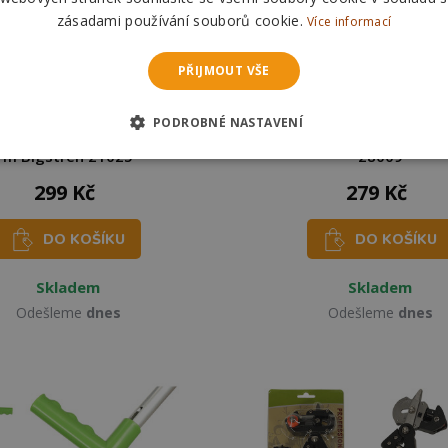
zásadami používání souborů cookie.
Více informací
PŘIJMOUT VŠE
NOVINKA
NOVINKA
PODROBNÉ NASTAVENÍ
truna do sekačky 3mm 100
Popruh ke křovinořezu B
m Bigstren 21025
28009
299 Kč
279 Kč
DO KOŠÍKU
DO KOŠÍKU
Skladem
Skladem
Odešleme
dnes
Odešleme
dnes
● ● ● ● ● ● ●
Task brief — Repeat each entry exactly as it appears; skip any picture.

Response box —
zásadami používání souborů cookie.
Více informací
PŘIJMOUT VŠE
NOVINKA
NOVINKA
PODROBNÉ NASTAVENÍ
truna do sekačky 3mm 100
Popruh ke křovinořezu B
m Bigstren 21025
28009
299 Kč
279 Kč
DO KOŠÍKU
DO KOŠÍKU
Skladem
Skladem
Odešleme
dnes
Odešleme
dnes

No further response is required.